Dr. Hamdi Tekeli, Tasavvuf Kültürüne Giriş adlı çalışmasında, tasavvuf ilminin mahiyetini açıklama ve tasavvuf kültüründeki yazılı kaynakları değerlendirme gibi temel konular üzerinde durarak ilgili okuyuculara önemli ve doğru bilgiler veriyor.
Uludağ Yayınları tarafından yayınlanan kitap, "mistisizm nedir?" sorusunun cevabından, tasavvuf kelimesinin anlamına, kaynağına, tasavvufun tarihine, işlevlerine, tarihten günümüze tesirlerine kadar birçok konu üzerinde akademik titizlikle hazırlanmış. Yazar ise çalışmasını şöyle tanımlıyor: "İslami ilimler arasında köklü bir maziye sahip olan ve toplumu bütünüyle kucaklamayı amaç edinen, Anadolu topraklarının vatan haline gelmesinde katkısı inkâr olunamayan tasavvuf kültürü ele alınarak, konu hakkında bilgiler sunmaktır."
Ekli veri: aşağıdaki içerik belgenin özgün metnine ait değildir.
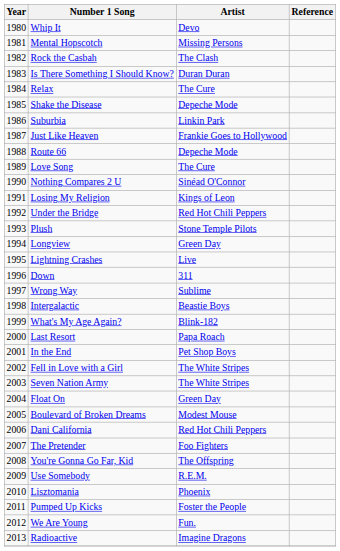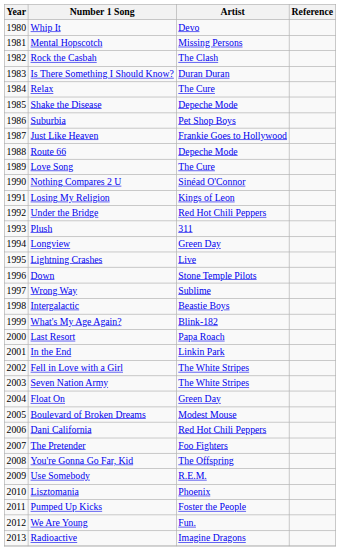Suburbia | Artist: Linkin Park -> Pet Shop Boys
Plush | Artist: Stone Temple Pilots -> 311
Down | Artist: 311 -> Stone Temple Pilots
In the End | Artist: Pet Shop Boys -> Linkin Park
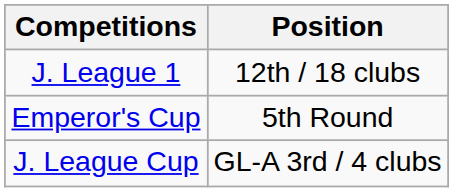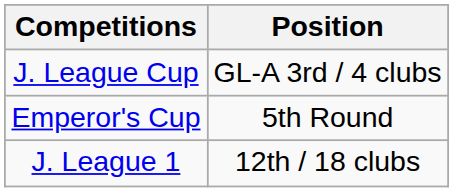rows swapped: J. League 1 <-> J. League Cup
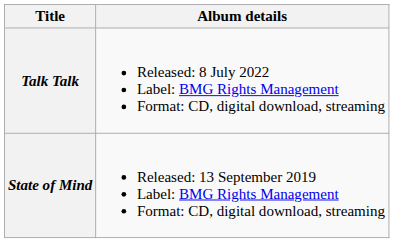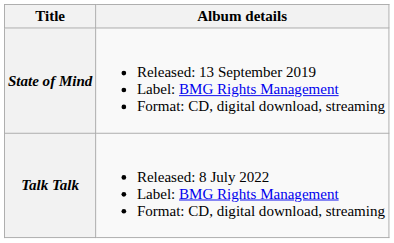rows swapped: State of Mind <-> Talk Talk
Tasavvufu modern bir ritüel olarak görüp, İslamla bağdaştırmayan ve kaynağını başka mercilerde arayan işgüzarlara yazarın cümleleri cevap olacaktır.
"Tasavvufun kaynağını yabancı kültürlerde arama kaygısı, daha çok müsteşriklerin gayretleriyle ortaya çıkmış bir anlayıştır. İnsanlık tariniyle yaşıt olarak kabul edilen düşüncelerden birisinin de mistik düşünce olduğu gerçeğinden hareket edildiği zaman konunun anlaşılması daha kolaylaşacaktır. … müsteşrikler tarafından tasavvufun Yunan, Hind, İran, Mısır ve Yahudi mistisizminden etkilendiği düşüncesi öne sürülmüştür. … bu benzerliklerin insan fıtratından kaynaklanan özellikler olduğu hakikati ile çeşitli yerlerde, çeşitli dönemlerde yaşasa bile insanların belli ihtiyaçları ve temayülleri bulunduğu gerçeğini gözden kaçırmaktadırlar. Din duygusu tarih boyunca insan için nasıl ki kaçınılmaz bir gerçekse, rûhî hayat ve tasavvuf da insan için o derece önemlidir."
Ancak doğru bir gözle doğru bir yolun yolcusu olunur. Kitaplar da görme açımızı belirler. Zemin katın manzarasıyla, terasın manzarası bir olmaz herhalde.